David @ iretiredyoung said...

"Isn't it wonderful that we're retired and can do these things!" YES (in capitals because I'm shouting😀)

Carole said...

i just love NYC. So much fun to visit! I'd never want to live there, but the cultural experiences, great restaurants and hustle bustle of the city are unbeatable.

retirementreflections said...

Hi, Tom - I wholeheartedly agree that it is INCREDIBLY WONDERFUL that we're retired and can do these things. Especially when it includes dinner at Smith and Wollensky's! Love the art work. Thank you for sharing this with us.

Unknown said...

I was at the Met a couple of weeks ago, but the Micheangelo exhibit was only opened to members and it was super busy in the museum. I am making a return trip after in January to see this exhibit.

I am thinking of staying in the city which I have never done. I have checked out hotels which are either too pricey and/or not located where I want to be. I will check into airbnb as I have used them in the past with good results. Thanks for mentioning this in your post.

Living near the train line to NYC from Connecticut and retired gives me many opportunities to visit all the wonderful places in NYC that I couldn't do while working because of time limits. Not a problem anymore!

Also, I will be visiting the American Museum of Natural History. They have a new exhibit called Our Senses and I want to visit the Butterfly Conservatory before it ends.

Anonymous said...

I am thrilled with the freedom that retirement has given us. We can make last minute plans... or choose to do nothing - whatever we want.

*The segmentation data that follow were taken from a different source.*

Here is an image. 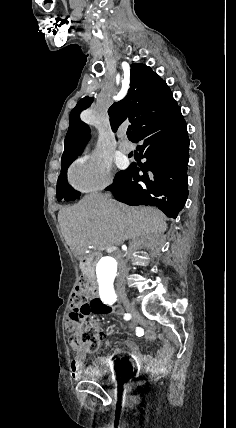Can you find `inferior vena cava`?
<instances>
[{"mask_svg": "<svg viewBox=\"0 0 236 428\" xmlns=\"http://www.w3.org/2000/svg\"><path fill=\"white\" fill-rule=\"evenodd\" d=\"M106 198H111V194H107V196H106ZM113 241H111L110 242V247H111V250H112V253H111V256L112 257H115V259H116V261L118 262V264H119V270H120V276H118V282H117V287H116V290H117V292H116V295H117V297H119V298H123L125 295H126V292L124 291L125 290V285H126V282H125V273H126V262L124 261L125 259L122 257L123 256V253L121 252V251H119V250H117V242L116 241H118V236H113Z\"/></svg>", "mask_w": 236, "mask_h": 428, "instance_id": "602c4592", "label": "inferior vena cava"}]
</instances>
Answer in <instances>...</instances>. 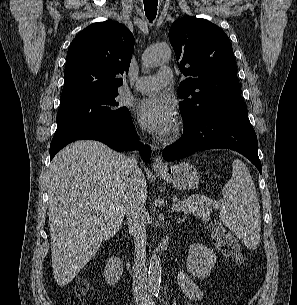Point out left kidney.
<instances>
[{
    "mask_svg": "<svg viewBox=\"0 0 297 305\" xmlns=\"http://www.w3.org/2000/svg\"><path fill=\"white\" fill-rule=\"evenodd\" d=\"M216 261V255L213 250L200 243H194L189 248L187 270L193 276L204 279L208 277Z\"/></svg>",
    "mask_w": 297,
    "mask_h": 305,
    "instance_id": "left-kidney-1",
    "label": "left kidney"
}]
</instances>
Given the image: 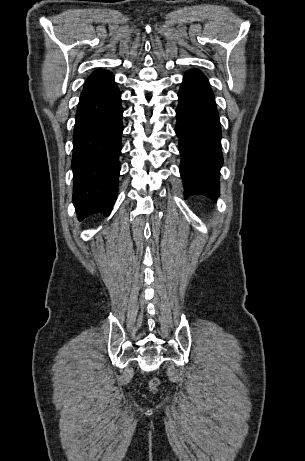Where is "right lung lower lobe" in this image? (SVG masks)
<instances>
[{"label":"right lung lower lobe","mask_w":305,"mask_h":461,"mask_svg":"<svg viewBox=\"0 0 305 461\" xmlns=\"http://www.w3.org/2000/svg\"><path fill=\"white\" fill-rule=\"evenodd\" d=\"M123 109L112 73L89 77L75 117L74 194L79 219L109 215L117 198Z\"/></svg>","instance_id":"right-lung-lower-lobe-1"}]
</instances>
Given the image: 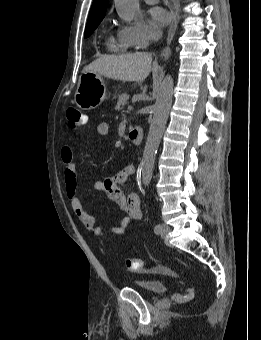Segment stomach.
Returning a JSON list of instances; mask_svg holds the SVG:
<instances>
[{
  "label": "stomach",
  "mask_w": 261,
  "mask_h": 340,
  "mask_svg": "<svg viewBox=\"0 0 261 340\" xmlns=\"http://www.w3.org/2000/svg\"><path fill=\"white\" fill-rule=\"evenodd\" d=\"M107 99V90L102 75L93 72H83L79 77L74 101L82 110L98 107Z\"/></svg>",
  "instance_id": "obj_1"
}]
</instances>
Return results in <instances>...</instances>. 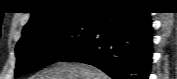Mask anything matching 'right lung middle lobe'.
I'll list each match as a JSON object with an SVG mask.
<instances>
[{
	"instance_id": "obj_1",
	"label": "right lung middle lobe",
	"mask_w": 177,
	"mask_h": 79,
	"mask_svg": "<svg viewBox=\"0 0 177 79\" xmlns=\"http://www.w3.org/2000/svg\"><path fill=\"white\" fill-rule=\"evenodd\" d=\"M94 21L81 19L50 25L22 36L15 49V77L60 61L89 37Z\"/></svg>"
}]
</instances>
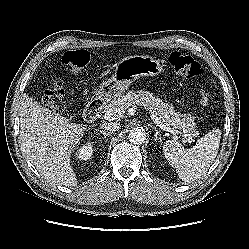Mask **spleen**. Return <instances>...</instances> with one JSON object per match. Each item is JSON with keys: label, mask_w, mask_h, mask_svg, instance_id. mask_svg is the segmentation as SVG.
<instances>
[{"label": "spleen", "mask_w": 249, "mask_h": 249, "mask_svg": "<svg viewBox=\"0 0 249 249\" xmlns=\"http://www.w3.org/2000/svg\"><path fill=\"white\" fill-rule=\"evenodd\" d=\"M221 131L212 130L197 140L193 148L184 149L175 140H167L163 152L170 166L177 171L184 182H191L203 176L215 160L220 145Z\"/></svg>", "instance_id": "obj_1"}]
</instances>
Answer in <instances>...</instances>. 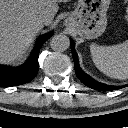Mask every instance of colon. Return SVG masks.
I'll return each mask as SVG.
<instances>
[{"label": "colon", "mask_w": 128, "mask_h": 128, "mask_svg": "<svg viewBox=\"0 0 128 128\" xmlns=\"http://www.w3.org/2000/svg\"><path fill=\"white\" fill-rule=\"evenodd\" d=\"M125 20L128 22V0H125Z\"/></svg>", "instance_id": "obj_1"}]
</instances>
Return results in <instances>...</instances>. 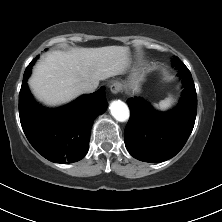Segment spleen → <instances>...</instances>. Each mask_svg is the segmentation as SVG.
<instances>
[{
  "mask_svg": "<svg viewBox=\"0 0 222 222\" xmlns=\"http://www.w3.org/2000/svg\"><path fill=\"white\" fill-rule=\"evenodd\" d=\"M173 103V98L172 97H168L162 101H160L158 104H154V107L159 109V110H167L172 106Z\"/></svg>",
  "mask_w": 222,
  "mask_h": 222,
  "instance_id": "1",
  "label": "spleen"
}]
</instances>
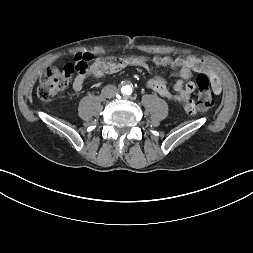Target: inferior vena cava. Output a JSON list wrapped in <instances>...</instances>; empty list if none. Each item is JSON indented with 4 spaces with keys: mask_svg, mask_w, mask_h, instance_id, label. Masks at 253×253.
I'll list each match as a JSON object with an SVG mask.
<instances>
[{
    "mask_svg": "<svg viewBox=\"0 0 253 253\" xmlns=\"http://www.w3.org/2000/svg\"><path fill=\"white\" fill-rule=\"evenodd\" d=\"M117 93V87L114 85H107L102 89V94L106 98H112Z\"/></svg>",
    "mask_w": 253,
    "mask_h": 253,
    "instance_id": "1",
    "label": "inferior vena cava"
}]
</instances>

And, I love the discounts. We aren't old enough to take advantage of them all, but we certainly do what we can. (Although, we were recently given a 10% "senior discount" at a local restaurant without asking... I was a little put off about that :) .)

Meryl Baer said...

I love visiting New York City. And yes it is wonderful to be a free retiree!

Anonymous said...

Nice photos. I was last in NYC in 1997 for a week. We had a good time.

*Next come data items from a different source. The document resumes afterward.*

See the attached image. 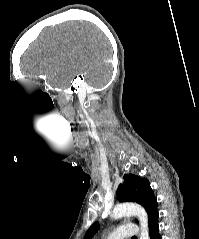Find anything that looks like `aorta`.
I'll return each mask as SVG.
<instances>
[{
    "label": "aorta",
    "instance_id": "762f6f07",
    "mask_svg": "<svg viewBox=\"0 0 199 239\" xmlns=\"http://www.w3.org/2000/svg\"><path fill=\"white\" fill-rule=\"evenodd\" d=\"M134 215L138 218L141 232L139 239H149L148 217L145 209L135 203L117 204L111 214V218L117 220L125 216Z\"/></svg>",
    "mask_w": 199,
    "mask_h": 239
}]
</instances>
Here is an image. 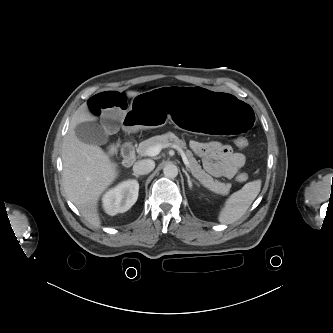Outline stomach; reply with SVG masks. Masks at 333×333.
I'll list each match as a JSON object with an SVG mask.
<instances>
[{"label": "stomach", "mask_w": 333, "mask_h": 333, "mask_svg": "<svg viewBox=\"0 0 333 333\" xmlns=\"http://www.w3.org/2000/svg\"><path fill=\"white\" fill-rule=\"evenodd\" d=\"M125 127L133 131L174 123L197 134L242 138L254 128L255 116L248 103L221 93L165 86L132 100Z\"/></svg>", "instance_id": "obj_1"}]
</instances>
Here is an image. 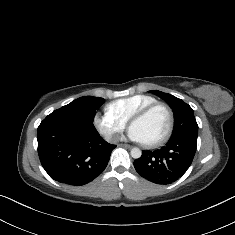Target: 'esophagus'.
<instances>
[{
    "mask_svg": "<svg viewBox=\"0 0 235 235\" xmlns=\"http://www.w3.org/2000/svg\"><path fill=\"white\" fill-rule=\"evenodd\" d=\"M119 147H123V148H127V149H130L132 146L129 145V144H124V143H120L118 144Z\"/></svg>",
    "mask_w": 235,
    "mask_h": 235,
    "instance_id": "1",
    "label": "esophagus"
}]
</instances>
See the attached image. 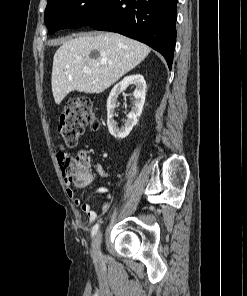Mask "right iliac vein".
<instances>
[{"mask_svg": "<svg viewBox=\"0 0 247 296\" xmlns=\"http://www.w3.org/2000/svg\"><path fill=\"white\" fill-rule=\"evenodd\" d=\"M101 233L98 232L92 240L93 253L96 258L100 256Z\"/></svg>", "mask_w": 247, "mask_h": 296, "instance_id": "right-iliac-vein-1", "label": "right iliac vein"}]
</instances>
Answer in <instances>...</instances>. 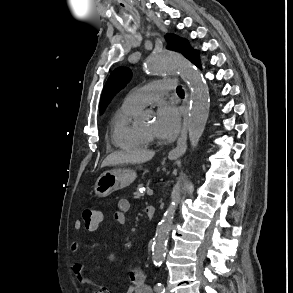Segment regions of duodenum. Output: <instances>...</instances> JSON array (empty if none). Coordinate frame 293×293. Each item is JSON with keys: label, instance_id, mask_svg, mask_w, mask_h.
Returning a JSON list of instances; mask_svg holds the SVG:
<instances>
[{"label": "duodenum", "instance_id": "obj_1", "mask_svg": "<svg viewBox=\"0 0 293 293\" xmlns=\"http://www.w3.org/2000/svg\"><path fill=\"white\" fill-rule=\"evenodd\" d=\"M145 212H146L147 218L149 220H152L154 215H155V207L147 206L146 209H145Z\"/></svg>", "mask_w": 293, "mask_h": 293}]
</instances>
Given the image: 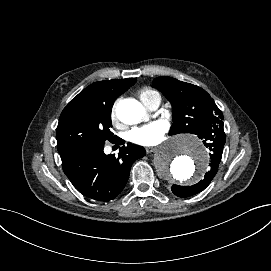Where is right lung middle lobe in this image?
I'll return each instance as SVG.
<instances>
[{"label":"right lung middle lobe","mask_w":271,"mask_h":271,"mask_svg":"<svg viewBox=\"0 0 271 271\" xmlns=\"http://www.w3.org/2000/svg\"><path fill=\"white\" fill-rule=\"evenodd\" d=\"M136 82L110 84L82 91L62 111L57 126V149L61 154L83 145L117 140L110 131L114 101Z\"/></svg>","instance_id":"1"}]
</instances>
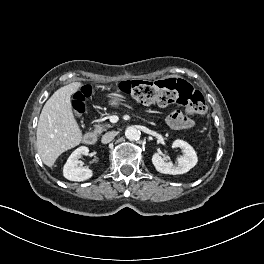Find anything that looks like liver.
Returning <instances> with one entry per match:
<instances>
[{"label":"liver","mask_w":264,"mask_h":264,"mask_svg":"<svg viewBox=\"0 0 264 264\" xmlns=\"http://www.w3.org/2000/svg\"><path fill=\"white\" fill-rule=\"evenodd\" d=\"M83 83L73 82L61 87L45 103L37 126V151L43 163L52 167L65 151L82 141V131L75 120L71 96Z\"/></svg>","instance_id":"6515ba94"}]
</instances>
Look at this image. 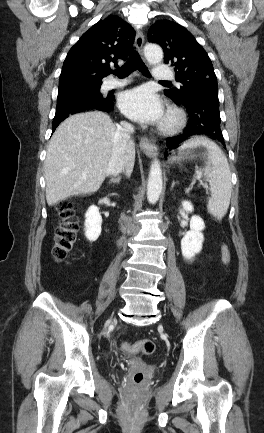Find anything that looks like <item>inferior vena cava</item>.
Listing matches in <instances>:
<instances>
[{
	"label": "inferior vena cava",
	"instance_id": "602c4592",
	"mask_svg": "<svg viewBox=\"0 0 264 433\" xmlns=\"http://www.w3.org/2000/svg\"><path fill=\"white\" fill-rule=\"evenodd\" d=\"M134 132V127L125 121H122L116 127V151L109 165L107 176L117 175L125 169V154L128 149L130 135Z\"/></svg>",
	"mask_w": 264,
	"mask_h": 433
}]
</instances>
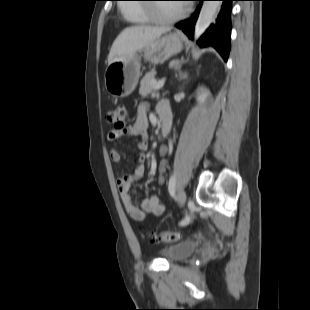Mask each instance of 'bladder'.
I'll use <instances>...</instances> for the list:
<instances>
[{
    "mask_svg": "<svg viewBox=\"0 0 310 310\" xmlns=\"http://www.w3.org/2000/svg\"><path fill=\"white\" fill-rule=\"evenodd\" d=\"M195 248V242L183 241L164 247L161 250V254L170 262H178L189 257L194 252Z\"/></svg>",
    "mask_w": 310,
    "mask_h": 310,
    "instance_id": "obj_1",
    "label": "bladder"
}]
</instances>
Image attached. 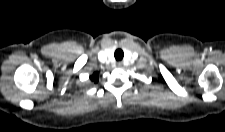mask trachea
I'll use <instances>...</instances> for the list:
<instances>
[{
  "label": "trachea",
  "mask_w": 225,
  "mask_h": 132,
  "mask_svg": "<svg viewBox=\"0 0 225 132\" xmlns=\"http://www.w3.org/2000/svg\"><path fill=\"white\" fill-rule=\"evenodd\" d=\"M114 56L117 61H120L123 59L124 53L121 49H117L114 53Z\"/></svg>",
  "instance_id": "1"
}]
</instances>
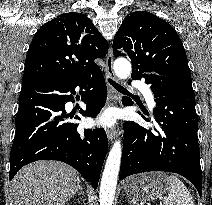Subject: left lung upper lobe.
Returning <instances> with one entry per match:
<instances>
[{
  "label": "left lung upper lobe",
  "instance_id": "1",
  "mask_svg": "<svg viewBox=\"0 0 212 205\" xmlns=\"http://www.w3.org/2000/svg\"><path fill=\"white\" fill-rule=\"evenodd\" d=\"M113 54L131 59L132 77L156 73L191 82L186 53L177 32L149 12L137 11L126 16L114 37Z\"/></svg>",
  "mask_w": 212,
  "mask_h": 205
}]
</instances>
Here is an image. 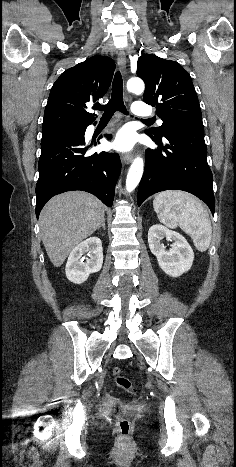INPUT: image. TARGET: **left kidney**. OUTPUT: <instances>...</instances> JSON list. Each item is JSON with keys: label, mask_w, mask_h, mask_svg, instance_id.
Here are the masks:
<instances>
[{"label": "left kidney", "mask_w": 236, "mask_h": 467, "mask_svg": "<svg viewBox=\"0 0 236 467\" xmlns=\"http://www.w3.org/2000/svg\"><path fill=\"white\" fill-rule=\"evenodd\" d=\"M166 238L174 241L166 250L161 240ZM149 248L157 257L160 268L171 277H179L190 270L193 264L194 252L187 240L178 232L156 224L148 231Z\"/></svg>", "instance_id": "5707ae66"}]
</instances>
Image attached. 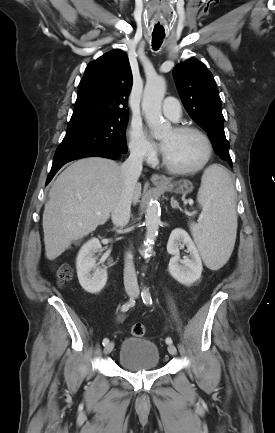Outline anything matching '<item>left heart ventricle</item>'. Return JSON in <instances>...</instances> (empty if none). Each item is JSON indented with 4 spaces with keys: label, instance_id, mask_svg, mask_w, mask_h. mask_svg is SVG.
I'll list each match as a JSON object with an SVG mask.
<instances>
[{
    "label": "left heart ventricle",
    "instance_id": "left-heart-ventricle-1",
    "mask_svg": "<svg viewBox=\"0 0 275 433\" xmlns=\"http://www.w3.org/2000/svg\"><path fill=\"white\" fill-rule=\"evenodd\" d=\"M161 142L165 156L176 167H195L206 154L204 141L194 133H177L171 129L161 137Z\"/></svg>",
    "mask_w": 275,
    "mask_h": 433
}]
</instances>
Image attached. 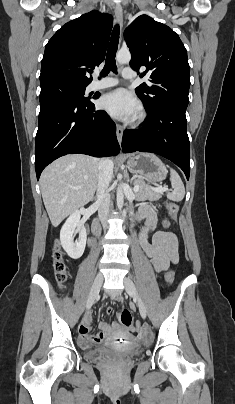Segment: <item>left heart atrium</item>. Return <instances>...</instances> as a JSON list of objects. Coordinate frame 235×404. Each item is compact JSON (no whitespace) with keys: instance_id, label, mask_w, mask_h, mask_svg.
Wrapping results in <instances>:
<instances>
[{"instance_id":"39dd6f15","label":"left heart atrium","mask_w":235,"mask_h":404,"mask_svg":"<svg viewBox=\"0 0 235 404\" xmlns=\"http://www.w3.org/2000/svg\"><path fill=\"white\" fill-rule=\"evenodd\" d=\"M101 106L112 116L123 120L134 118L140 109L137 99L125 89L106 94L102 98Z\"/></svg>"}]
</instances>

Sue from Sizzling Towards 60 & Beyond said...

I love the different styles of art between Michaelangelo and Hockney. Loved the shot of the skyline across the lake. We were in NYC November 3 years ago so thanks for the memories.
Sue from Sizzling Towards 60 & Beyond

Rebecca Olkowski said...

I loved going to the Metropolitan Museum when I was in New York. (It's been a long while) Don't you just love those senior discounts?

Anonymous said...

Visiting nycas I read your blog entry. We visit 2-3 times a year as my son lives here. We were caught in the terrorist incident by port author but nothing seems to bother New Yorkers! After a few hours it was business as usual. So we went to see the Michaelangelo exhibit as well as the Hockney. Both terrific. But I have to say the older I get the less I like coming into Manhattan. Just too difficult , crowded and a bit cold to walk all around which is what we usually try to do. Can’t wait to go home! Ellen

Jennifer (UnfoldAndBegin) said...

Love the picture of the NYC skyline across the lake. It's been a couple of years since I've taken the train into the city. You've inspired me to do it again soon.